Alla direzione generale trasporti della Ue, rispondono: «La rete stradale Ten (Trans Europe Network) - nella cui cartina è indicata la S.S.Aurelia - è composta di autostrade e di strade di elevato standard, esistenti, nuove o da adeguare e gli interventi possibili comprendono l'adeguamento di strade di elevato standard. Se le autorità italiane, per promuovere la costruzione di una nuova autostrada parallela alla S.S. esistente, si fondano sugli orientamenti Ten, ne fanno una lettura errata. I cofinanziamenti comunitari destinati alla rete stradale Ten non sono in alcun caso vincolati dalla necessità di realizzare un'infrastruttura autostradale a pedaggio». Va anzi osservato che il Consiglio europeo di Göteborg ha posto il riequilibrio fra i modi di trasporto al centro della strategia di sviluppo sostenibile: si tratta di trasferire verso modi alternativi una percentuale di merci pari al previsto tasso di crescita dei trasporti internazionali su strada; i cofinanziamenti comunitari dovranno essere riveduti e corretti per dare la priorità alla ferrovia e al trasporto marittimo e fluviale, in un quadro organico nel quale i trasporti stradali dovrebbero prevedere distanze di utenza più brevi.

Quanto al costo, è la stessa Sat a quantificare in quasi 2 miliardi di euro il maggior costo della realizzazione dell'autostrada rispetto all'ampliamento dell'Aurelia e la via del project financing è praticabile, per l'insufficiente volume di traffico, solo a condizione di forzarne le regole: garanzia di mezzo secolo per la durata della concessione, pedaggi abnormi, annualmente rivedibili.

C'è da chiedersi se vi sia solo danno ambientale o qualcosa non torni anche dal punto di vista dell'etica pubblica. Vuole Di Pietro andare a vedere coi suoi occhi a nome di tutti noi?
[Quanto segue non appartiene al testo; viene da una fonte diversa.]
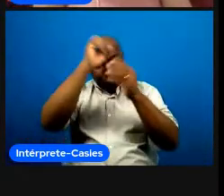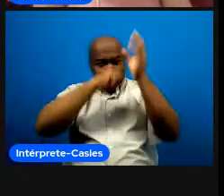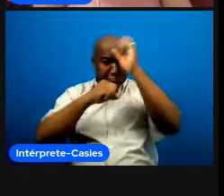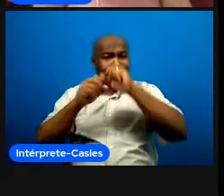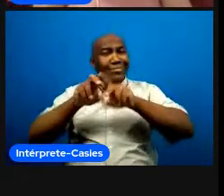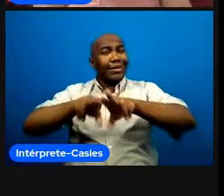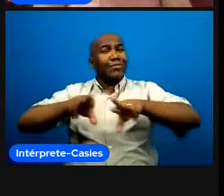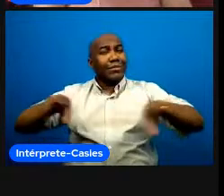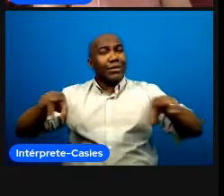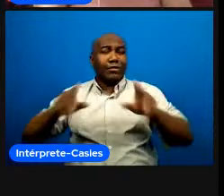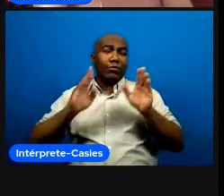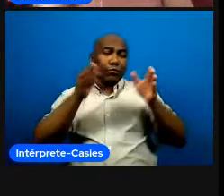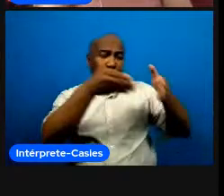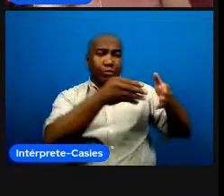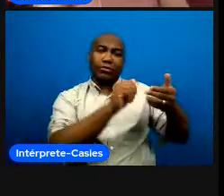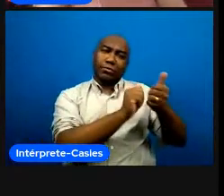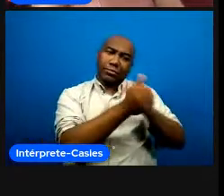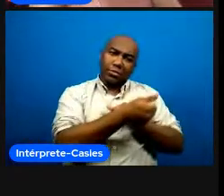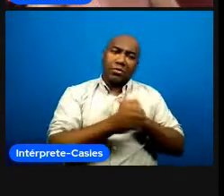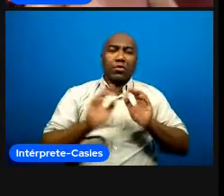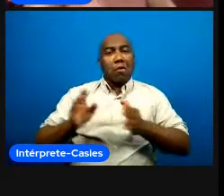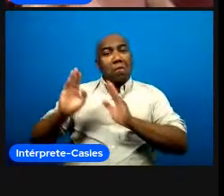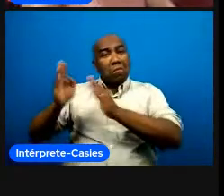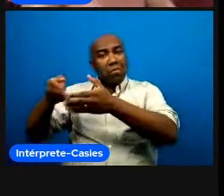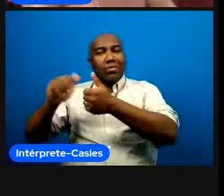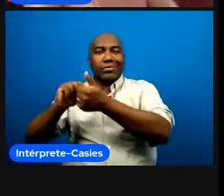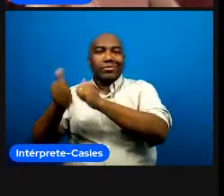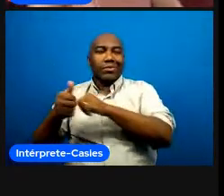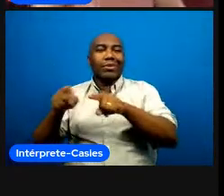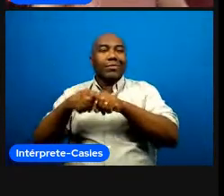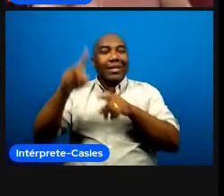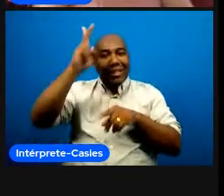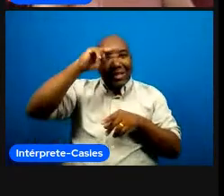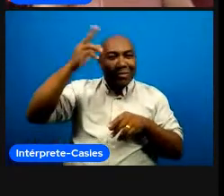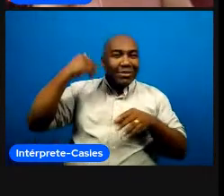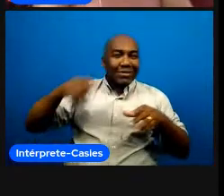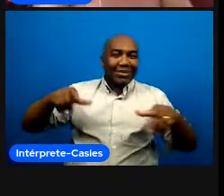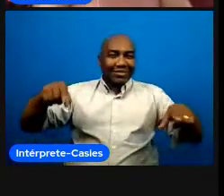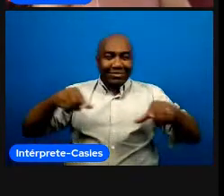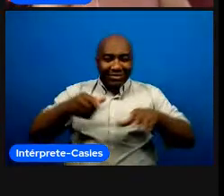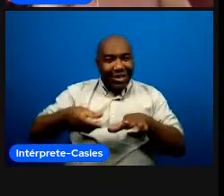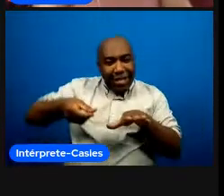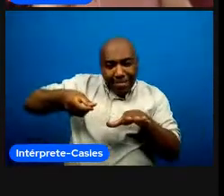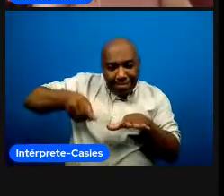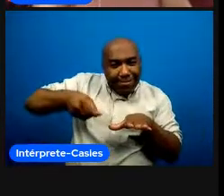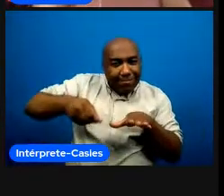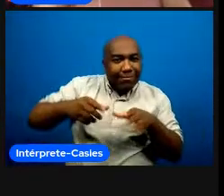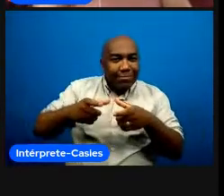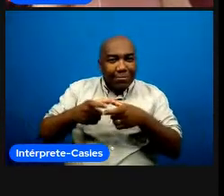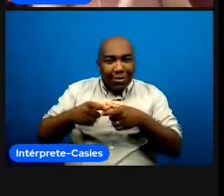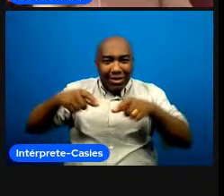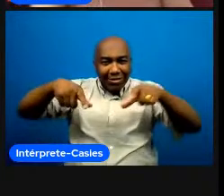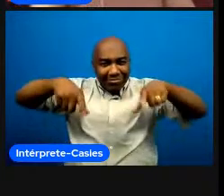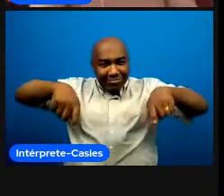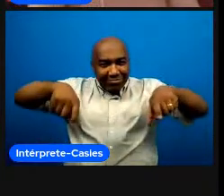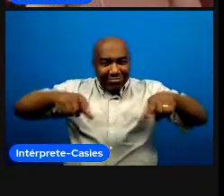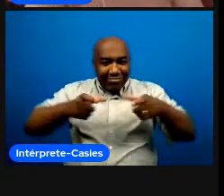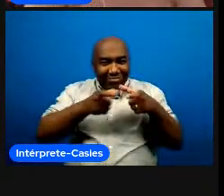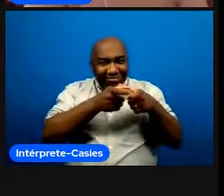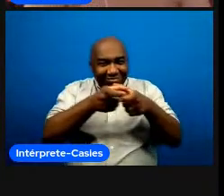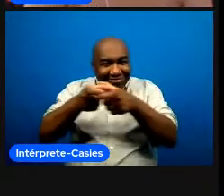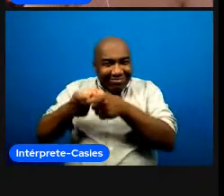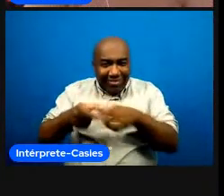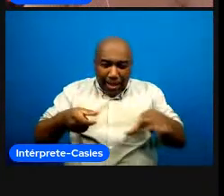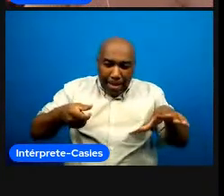específico do esporte nesse caso que muitos falavam que jogavam futebol de botão com o avô né e foi ali que aprendeu escalação da seleção de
E' un fatto che la legge finanziaria del '98 destinò qualche centinaio di miliardi alla Sat, a titolo di indennizzo per il parere negativo sul progetto di autostrada dato dal ministro dell'ambiente Giorgio Ruffolo nel '92. E' il sottosegretario dei LL.PP. Antonio Bargone a gestire la vicenda il quale, in modo assai poco british, è divenuto poi consulente della regione e ora presidente della Sat. Non siamo quei populisti che vedono dietro ogni opera pubblica il tintinnare di «mani pulite», ma chiediamo al ministro: vuol dirci, quali sono i veri motivi a favore di un'opera enormemente più costosa e che scempia quel paesaggio? E sappiamo che il ministro non ci ripeterà le fumisterie della regione, ma forse vorrà capire un po' meglio, anche lui, tutta la vicenda. Altrimenti, da chi dovremmo aspettarcelo?

Postilla

Molto ci sarebbe da aggiungere, sulle illegittimità del MoSE, a quanto accennano Mattioli e Scalia. Rinviamo all’amplissima documentazione raccolta nella cartella dedicata appunto al Mostro della Laguna di Venezia. Spendere montagne di soldi per opere inutili e dannose non sembra all’attuale governo (come a quelli che lo hanno preceduto) cosa indecente. Dire dei NO è diventato il peggiore degli errori, a prescindere dai contenuti e dalle ragioni. Da alcuni passaggio del discorso di Veltroni sembra che il nuovo partito che forse guiderà voglia essere l’alfiere di questa linea.